Ahead of a subcommittee hearing on the “soaring” cost of prescription drugs in the U.S., Sen. Bernie Sanders (I-Vermont), along with a cohort of House representatives, introduced a set of bills that would lower the cost of most brand-name drugs by 50 percent.
“How many people need to die? How many people need to get unnecessarily sicker before Congress is prepared to take on the greed of the pharmaceutical industry?” Sanders asked in a hearing before the Senate Committee on Health, Education, Labor and Pensions. “Last year, one out of five Americans could not afford to buy the medicine prescribed by their doctor.”
“The United States pays by far the highest prices in the world for prescription drugs. This is an immediate health crisis that must be addressed,” Sanders said in a statement released Tuesday. Indeed, recent analyses have shown that prescription drug prices in the U.S. are on average 2.6 times higher than what they are in other countries, and 3.4 times higher for brand-name drugs.
The bills, introduced by Sanders, Representatives Ro Khanna (D-California), Cori Bush (D-Missouri) and more than two dozen others are aimed at “drastically” reducing the cost of prescription drugs, according to a Sanders press release.
Similar to proposals previously championed by Sanders during his presidential run, the three bills would peg the price of prescription drugs to the median drug prices in five major countries, including Canada and the U.K.; direct the secretary of Health and Human Services to negotiate for lower drug prices; and allow patients and pharmacies to safely import drugs from other countries like Canada.
“In the wealthiest nation on planet Earth, no one should be choosing between paying for their medications or paying their rent,” said Khanna. Drug prices in the U.S. steadily tick up each year, a number of analyses have found.
During the hearing, Sanders noted that, compared to other special interest groups, the pharmaceutical industry has some of the most power over Capitol Hill.
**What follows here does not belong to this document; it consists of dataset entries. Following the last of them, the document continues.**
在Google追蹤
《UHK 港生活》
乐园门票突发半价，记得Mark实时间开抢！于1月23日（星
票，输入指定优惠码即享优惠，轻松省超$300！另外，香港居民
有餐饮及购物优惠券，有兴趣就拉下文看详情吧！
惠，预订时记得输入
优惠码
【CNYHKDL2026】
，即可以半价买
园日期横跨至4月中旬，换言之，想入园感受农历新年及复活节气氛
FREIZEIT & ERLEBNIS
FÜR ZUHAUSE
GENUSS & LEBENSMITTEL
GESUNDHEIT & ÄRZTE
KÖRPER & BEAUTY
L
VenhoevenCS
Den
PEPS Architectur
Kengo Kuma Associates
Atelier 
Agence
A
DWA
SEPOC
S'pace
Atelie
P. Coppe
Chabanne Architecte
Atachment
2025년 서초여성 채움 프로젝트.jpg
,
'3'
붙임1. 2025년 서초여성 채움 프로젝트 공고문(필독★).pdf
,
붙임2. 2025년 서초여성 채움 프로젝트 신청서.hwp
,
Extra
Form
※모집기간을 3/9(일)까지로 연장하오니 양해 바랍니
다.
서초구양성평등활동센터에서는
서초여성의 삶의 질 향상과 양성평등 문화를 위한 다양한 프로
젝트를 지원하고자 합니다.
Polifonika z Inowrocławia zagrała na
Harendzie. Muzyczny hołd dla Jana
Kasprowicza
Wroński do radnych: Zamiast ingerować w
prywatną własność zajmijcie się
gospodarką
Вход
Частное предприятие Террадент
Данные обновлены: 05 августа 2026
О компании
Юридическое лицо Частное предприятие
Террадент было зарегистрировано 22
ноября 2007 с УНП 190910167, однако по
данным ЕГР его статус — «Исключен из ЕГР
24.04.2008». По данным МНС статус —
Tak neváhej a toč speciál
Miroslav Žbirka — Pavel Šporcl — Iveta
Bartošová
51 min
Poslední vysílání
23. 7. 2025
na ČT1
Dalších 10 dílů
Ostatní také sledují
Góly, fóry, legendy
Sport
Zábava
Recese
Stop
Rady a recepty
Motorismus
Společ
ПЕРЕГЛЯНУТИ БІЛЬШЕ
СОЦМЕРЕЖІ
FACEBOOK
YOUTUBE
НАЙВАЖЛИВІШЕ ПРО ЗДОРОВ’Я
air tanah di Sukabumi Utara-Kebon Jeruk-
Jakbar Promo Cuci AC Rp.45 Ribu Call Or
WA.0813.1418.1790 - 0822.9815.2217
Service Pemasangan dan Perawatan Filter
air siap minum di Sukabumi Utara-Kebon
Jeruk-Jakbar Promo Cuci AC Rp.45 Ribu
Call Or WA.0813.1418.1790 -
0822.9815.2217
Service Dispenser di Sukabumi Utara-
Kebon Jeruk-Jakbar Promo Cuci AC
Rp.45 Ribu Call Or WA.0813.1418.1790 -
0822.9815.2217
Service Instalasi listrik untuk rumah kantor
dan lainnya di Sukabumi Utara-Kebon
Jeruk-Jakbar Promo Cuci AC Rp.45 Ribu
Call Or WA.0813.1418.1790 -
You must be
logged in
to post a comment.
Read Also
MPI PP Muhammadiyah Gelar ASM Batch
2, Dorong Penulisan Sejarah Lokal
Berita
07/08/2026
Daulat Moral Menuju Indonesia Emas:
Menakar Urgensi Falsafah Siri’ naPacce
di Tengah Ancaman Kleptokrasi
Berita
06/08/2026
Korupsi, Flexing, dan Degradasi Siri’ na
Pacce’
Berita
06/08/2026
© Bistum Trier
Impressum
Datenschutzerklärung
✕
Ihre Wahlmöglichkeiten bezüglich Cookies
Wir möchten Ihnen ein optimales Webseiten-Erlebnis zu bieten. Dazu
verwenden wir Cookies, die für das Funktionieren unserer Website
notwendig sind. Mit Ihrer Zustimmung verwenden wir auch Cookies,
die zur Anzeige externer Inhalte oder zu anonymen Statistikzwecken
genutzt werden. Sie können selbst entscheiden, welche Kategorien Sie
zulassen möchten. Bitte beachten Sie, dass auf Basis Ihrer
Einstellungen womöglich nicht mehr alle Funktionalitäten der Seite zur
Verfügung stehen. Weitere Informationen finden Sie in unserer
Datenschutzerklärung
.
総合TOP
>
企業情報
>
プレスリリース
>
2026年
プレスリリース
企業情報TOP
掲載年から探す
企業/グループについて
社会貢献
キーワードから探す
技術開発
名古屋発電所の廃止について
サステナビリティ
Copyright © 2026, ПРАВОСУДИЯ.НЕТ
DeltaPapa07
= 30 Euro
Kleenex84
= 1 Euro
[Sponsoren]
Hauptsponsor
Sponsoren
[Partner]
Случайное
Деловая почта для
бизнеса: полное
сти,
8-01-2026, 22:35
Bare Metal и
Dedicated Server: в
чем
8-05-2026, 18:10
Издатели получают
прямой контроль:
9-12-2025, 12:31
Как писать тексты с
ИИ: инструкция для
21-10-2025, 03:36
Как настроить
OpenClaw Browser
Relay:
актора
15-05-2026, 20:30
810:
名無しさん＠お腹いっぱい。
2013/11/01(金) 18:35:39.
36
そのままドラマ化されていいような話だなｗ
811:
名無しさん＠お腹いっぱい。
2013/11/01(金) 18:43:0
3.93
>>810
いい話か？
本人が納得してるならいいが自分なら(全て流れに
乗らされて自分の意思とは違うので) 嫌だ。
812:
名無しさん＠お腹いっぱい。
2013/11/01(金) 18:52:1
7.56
The pharmaceutical and health products industries spend hundreds of millions in lobbying every year, finds OpenSecrets, and that number has risen over the past decade. Last year, OpenSecrets reports, the pharmaceutical and health products industry spent more than $306 million on lobbying.
“The pharmaceutical industry is out of control,” Sanders told CNN. “They can charge any price they want at any time and that has to change.” The U.S. essentially has no regulations governing drug prices, so the pharmaceutical industry can set prices however they want.
In 2016, for instance, controversy erupted when pharmaceutical company Mylan raised the price of the lifesaving EpiPen by 400 percent over the course of a few years to $500. And in 2015, former hedge fund manager Martin Shkreli came under scrutiny for raising the price of an HIV/AIDS treatment from $13.50 to $750 per tablet.
Prescription drug prices are often a top concern for voters and the general concept of lowering drug prices has bipartisan buy-in. Many Republicans have run with the proposal on their platforms but end up not delivering. Previous attempts to lower drug prices, via different methods, had the backing of the public and even then-President Donald Trump, but members of Congress couldn’t agree on the right way to go about it.
The current bill on offer is unlikely to get Republican backing, as the GOP and the pharmaceutical industry are particularly opposed to letting the government negotiate drug prices.
However, Sanders and fellow lawmakers behind the bill are confident that they can pass the package through reconciliation in the Senate, meaning that they could pass it with no Republican buy-in. The proposal is strong enough that the pharmaceutical industry, normally untouchable on Capitol Hill, is bracing for defeat, Politico reports.
Democrats are considering putting the drug pricing proposals into an upcoming infrastructure bill that the White House is putting together as a cost-saving measure.